WHAT IS NEEDED: Reproduce the film review below word for word, in full.

EXCERPTED PASSAGE:
- - - - - - -

There’s no doubting this is a very bad film by anyone’s standards, but it isn’t without some entertainment value. Bruce Dern – clearly on his uppers back in ’71 – takes on the mad scientist role with such laid-back indifference to the part that his performance alone is worth the cost of the rental or purchase or ninety minutes of your life. Never will you see an actor so clearly embarrassed by the rubbish he has somehow found himself saddled with or trying so hard to appear invisible. Dern speaks each of his lines with a kind of preternatural calmness that leaves you wondering whether some underhand producer hasn’t drugged him so that he believes he’s floating through a dream. His character is assisted by Max (Berry Kroeger) who, quite frankly, is the creepiest thing in the film – like a strange uncle whose lap your mum warns you not to sit on when you’re a kid…

The plot follows the typical monster-movie template. Once again our monster is stitched together from people’s body parts in a fortress-like laboratory to which access is denied to the good doctor’s long-suffering wife (Pat Priest). But, unlike Frankenstein, this is no meditation on the dangers of man playing God, rather than a frank attempt to titillate undemanding teens. Of course, wifey can’t resist having a peek in the lab and before you can say ‘don’t open the door!’ she’s opened the door and – well, I’m sure you can get the rest.

- - - - - - -

DATASET EXCERPTS:
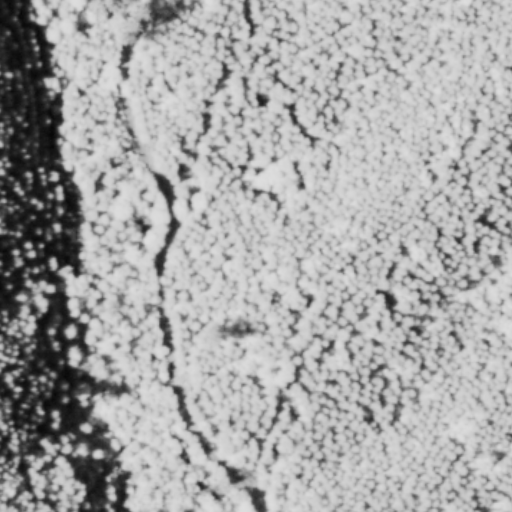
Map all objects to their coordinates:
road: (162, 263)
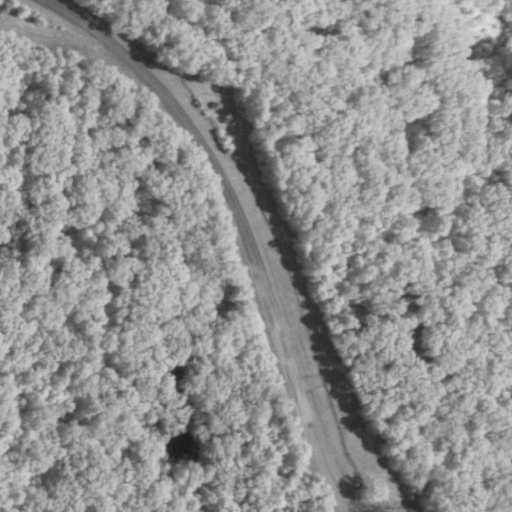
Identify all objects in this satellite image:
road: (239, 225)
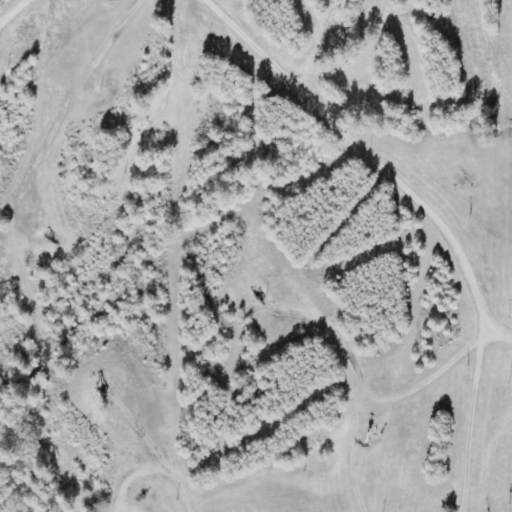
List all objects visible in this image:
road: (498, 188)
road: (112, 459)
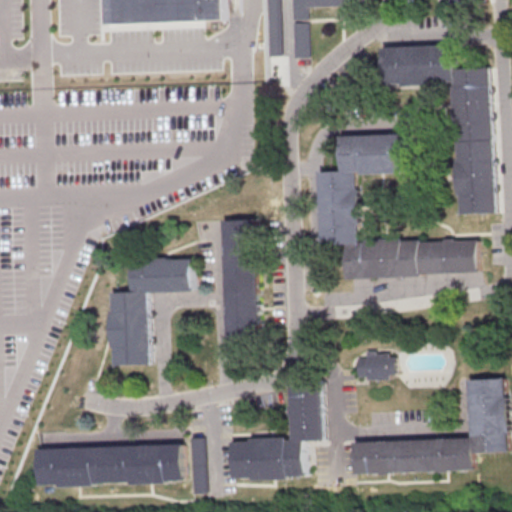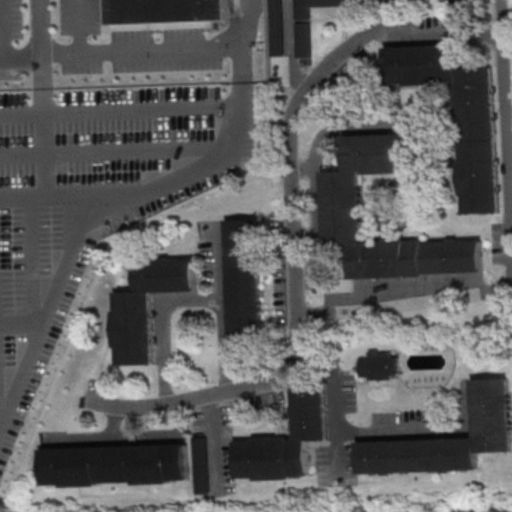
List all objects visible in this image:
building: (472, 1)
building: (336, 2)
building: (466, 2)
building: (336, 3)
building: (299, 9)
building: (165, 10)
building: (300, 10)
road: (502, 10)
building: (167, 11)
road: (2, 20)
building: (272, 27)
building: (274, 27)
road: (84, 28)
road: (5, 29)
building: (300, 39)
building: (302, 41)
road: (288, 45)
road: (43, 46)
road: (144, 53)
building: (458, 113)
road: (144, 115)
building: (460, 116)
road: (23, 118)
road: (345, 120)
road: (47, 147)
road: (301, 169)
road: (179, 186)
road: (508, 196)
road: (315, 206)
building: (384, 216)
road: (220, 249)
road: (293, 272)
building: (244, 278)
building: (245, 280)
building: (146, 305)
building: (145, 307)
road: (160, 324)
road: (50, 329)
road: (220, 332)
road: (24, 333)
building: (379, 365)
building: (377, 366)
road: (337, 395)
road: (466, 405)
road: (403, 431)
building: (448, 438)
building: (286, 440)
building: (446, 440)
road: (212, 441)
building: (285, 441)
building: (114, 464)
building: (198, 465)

- - - - - - -

COMPLETE ANSWER:
There’s no doubting this is a very bad film by anyone’s standards, but it isn’t without some entertainment value. Bruce Dern – clearly on his uppers back in ’71 – takes on the mad scientist role with such laid-back indifference to the part that his performance alone is worth the cost of the rental or purchase or ninety minutes of your life. Never will you see an actor so clearly embarrassed by the rubbish he has somehow found himself saddled with or trying so hard to appear invisible. Dern speaks each of his lines with a kind of preternatural calmness that leaves you wondering whether some underhand producer hasn’t drugged him so that he believes he’s floating through a dream. His character is assisted by Max (Berry Kroeger) who, quite frankly, is the creepiest thing in the film – like a strange uncle whose lap your mum warns you not to sit on when you’re a kid…

The plot follows the typical monster-movie template. Once again our monster is stitched together from people’s body parts in a fortress-like laboratory to which access is denied to the good doctor’s long-suffering wife (Pat Priest). But, unlike Frankenstein, this is no meditation on the dangers of man playing God, rather than a frank attempt to titillate undemanding teens. Of course, wifey can’t resist having a peek in the lab and before you can say ‘don’t open the door!’ she’s opened the door and – well, I’m sure you can get the rest.